«Pas trop cuite, s’il vous plait»: Comment J’ai baguette francaise se ramollit (a cause de nous)

SOCIETE Di?s Que les Americains denoncent la mollesse de des baguettes, ils ne le font gui?re que pour nous enerver.

Francaises, Francais, rien ne va plus: la baguette reste ramollo. Un article du Wall Street Journal denoncant une perte de croustillance des baguettes francaises n’etait malheureusement pas qu’une attaque facile des Americains contre nos Frenchies et leurs pretentions gastronomiques: en boulangeries, la croustillance n’a plus la cote.

Une fracture sociale

«Huit fois sur dix, on me demande une baguette jamais trop cuite», temoigne la vendeuse de la boulangerie Landemaine d’la rue de Clichy, un des dix meilleurs petrins de Paris. Dans une telle boutique pourtant axee dans la specialite, ou J’ai baguette parisienne de base reste vendue 0,95 euro, les clients n’ont d’yeux que Afin de la croute beaucoup blanche. Cela n’est jamais une exception: «Le ramollissement d’une baguette reste malheureusement une realite, commente Remi Heluin, blogueur pain-ssionne et fin observateur d’la vie de la mie. Je le constate partout, le pain reste de moins en moins cuit: environ 20 minutes au lieu de 23 ou 24 necessaires.»

Gontran Cherrier, boulanger vedette parisien, avoue Realiser moins cuire la baguette blanche, «mais pas des traditions, qui doivent etre croustillantes». Deux camps semblent donc se dessiner: les acheteurs de «traditions», plus cheres mais plus gouteuses et mieux cuites, ainsi, les amateurs de baguette blanche. Une veritable fracture sociale, si l’on en juge par les observations de Yosuke, boulanger depuis 5 annees chez Landemaine: «Dans nos diverses boutiques a Paris, on constate que au sein des quartiers de gourmets, on vend moins de baguettes molles». Comprendre les quartiers chics, bobos, bref financierement aises et souvent plus eduques au gout.

Mes autres, habitues a avoir du pain chaud (et donc mou) toute la journee par les enseignes de boulangerie industrielle et les grandes surfaces, se sont accoutumes a votre pain plus sucre, plus moelleux, puis moins digeste et qui se conserve moins bien. Pourtant, l’illusion de i?tre capable de le consommer plus longtemps persiste: ainsi, une dame venue choisir son pain concernant le dejeuner chez Landemaine nous confie preferer la baguette pas trop cuite car «s’il m’en demeure je la passe au grille-pain demain matin». «Si on les rechauffe quelque peu, les baguettes de supermarche ou decongelees sont mangeables et ceci cache le fait qu’elles n’ont ni gout ni consistance», deplore Remi Heluin, auteur du blog Painrisien.

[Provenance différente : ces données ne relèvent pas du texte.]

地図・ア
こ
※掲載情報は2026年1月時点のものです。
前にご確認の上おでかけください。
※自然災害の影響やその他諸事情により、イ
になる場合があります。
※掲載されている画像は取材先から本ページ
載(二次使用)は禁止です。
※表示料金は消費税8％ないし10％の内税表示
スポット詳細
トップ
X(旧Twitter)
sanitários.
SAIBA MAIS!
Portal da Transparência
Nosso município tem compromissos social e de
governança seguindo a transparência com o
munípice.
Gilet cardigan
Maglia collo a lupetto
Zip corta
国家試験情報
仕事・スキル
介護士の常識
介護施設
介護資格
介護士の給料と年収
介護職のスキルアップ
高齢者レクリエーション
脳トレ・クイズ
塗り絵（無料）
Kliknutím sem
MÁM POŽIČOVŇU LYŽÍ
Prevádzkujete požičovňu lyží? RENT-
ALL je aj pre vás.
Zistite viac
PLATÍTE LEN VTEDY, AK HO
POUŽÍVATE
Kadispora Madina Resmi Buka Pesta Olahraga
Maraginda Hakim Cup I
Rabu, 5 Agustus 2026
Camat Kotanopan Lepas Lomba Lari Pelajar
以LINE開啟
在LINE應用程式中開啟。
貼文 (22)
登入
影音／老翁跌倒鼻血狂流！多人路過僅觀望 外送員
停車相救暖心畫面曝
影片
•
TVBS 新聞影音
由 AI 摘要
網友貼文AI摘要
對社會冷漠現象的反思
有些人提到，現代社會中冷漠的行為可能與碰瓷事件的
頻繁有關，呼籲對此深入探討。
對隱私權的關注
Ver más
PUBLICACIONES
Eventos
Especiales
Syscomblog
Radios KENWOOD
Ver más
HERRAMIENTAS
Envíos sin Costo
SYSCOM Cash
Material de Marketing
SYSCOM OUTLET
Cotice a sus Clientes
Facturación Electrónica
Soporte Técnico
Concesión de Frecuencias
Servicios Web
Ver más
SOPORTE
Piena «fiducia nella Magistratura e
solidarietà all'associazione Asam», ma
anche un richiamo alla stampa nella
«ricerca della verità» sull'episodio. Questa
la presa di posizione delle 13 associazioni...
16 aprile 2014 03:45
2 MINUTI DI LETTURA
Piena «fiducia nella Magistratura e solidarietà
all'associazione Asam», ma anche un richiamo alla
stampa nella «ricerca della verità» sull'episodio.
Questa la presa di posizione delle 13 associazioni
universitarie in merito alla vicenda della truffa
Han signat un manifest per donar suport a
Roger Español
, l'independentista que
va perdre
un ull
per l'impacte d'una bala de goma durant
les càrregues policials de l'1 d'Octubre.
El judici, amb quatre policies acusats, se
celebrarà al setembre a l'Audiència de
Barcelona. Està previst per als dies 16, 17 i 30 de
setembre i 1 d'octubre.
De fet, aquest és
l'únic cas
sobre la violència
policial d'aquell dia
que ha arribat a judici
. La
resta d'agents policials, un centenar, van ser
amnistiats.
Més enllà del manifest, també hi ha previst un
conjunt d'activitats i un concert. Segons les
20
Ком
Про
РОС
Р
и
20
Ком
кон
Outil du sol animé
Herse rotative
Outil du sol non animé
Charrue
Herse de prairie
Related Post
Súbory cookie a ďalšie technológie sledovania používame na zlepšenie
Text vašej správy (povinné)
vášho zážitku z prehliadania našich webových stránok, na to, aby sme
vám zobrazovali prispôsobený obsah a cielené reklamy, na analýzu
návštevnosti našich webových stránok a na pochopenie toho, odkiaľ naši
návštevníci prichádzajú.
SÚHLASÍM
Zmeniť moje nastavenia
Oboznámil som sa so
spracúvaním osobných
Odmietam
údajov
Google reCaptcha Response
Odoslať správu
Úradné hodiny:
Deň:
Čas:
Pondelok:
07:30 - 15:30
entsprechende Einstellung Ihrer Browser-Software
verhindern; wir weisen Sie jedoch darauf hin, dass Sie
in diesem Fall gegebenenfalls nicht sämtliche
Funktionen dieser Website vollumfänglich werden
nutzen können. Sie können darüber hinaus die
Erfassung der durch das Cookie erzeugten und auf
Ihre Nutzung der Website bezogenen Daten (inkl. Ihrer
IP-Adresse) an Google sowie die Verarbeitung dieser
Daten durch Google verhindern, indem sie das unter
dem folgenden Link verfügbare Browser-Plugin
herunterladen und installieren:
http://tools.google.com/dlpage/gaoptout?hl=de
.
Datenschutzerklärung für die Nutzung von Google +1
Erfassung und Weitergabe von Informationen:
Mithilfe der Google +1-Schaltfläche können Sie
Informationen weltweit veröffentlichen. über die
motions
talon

«Bien entendu que ca me fait mal au c?ur de moins cuire!»

De leur cote, les boulangers seront bien obliges de se plier aux attentes de leurs clients. «Ils repondent a une demande et se disent que au sein d’ un contexte tellement concurrentiel, on ne peut gui?re prendre le risque de perdre de la clientele. Donc ils abandonnent l’idee de faire du pain bien cuit», poursuit Remi Heluin. Yosuke nous confie que Afin de lui, «le meilleur pain est bien cuit»: «Bien entendu que ca me fait en gali?re au c?ur de moins cuire, mais ce n’est jamais moi qui mange la baguette!»

Mais d’ou nous vient une telle le desir de machonner du mou? En dehors de l’illusion qu’il se conserve plus, Remi Heluin estime que «nous sommes De surcroi®t et puis habitues a manger quelque chose de mou, de fonctionnel, a ne point faire d’efforts». Il en veut pour preuve le succes croissant du pain de mie, «qu’on degote meme maintenant sans croute!», s’exclame-t-il. D’ailleurs le pain chaud et mou, c’est reconfortant, c’est 1 aliment «doudou» qui console et qui rechauffe le c?ur et l’ame. L’enfant au fond de nous veut de la baguette blanche, comme Afin de nous rappeler le temps ou l’on lechait la cuillere de pate a gateau de maman.

Le probleme, c’est qu’a force de repondre a les desiderata enfantins et a ne pas defendre ce qu’ils estiment etre une vraie bonne baguette, les artisans boulangers «sont en train de scier la branche concernant laquelle ils sont assis», redoute Remi Heluin: «S’ils veulent s’en sortir face au pain industriel, il faut continuer a faire preuve de passion et montrer qu’une belle baguette a du gout, d’une croustillance et un interet gustatif.» C’est aussi une question de fierte nationale.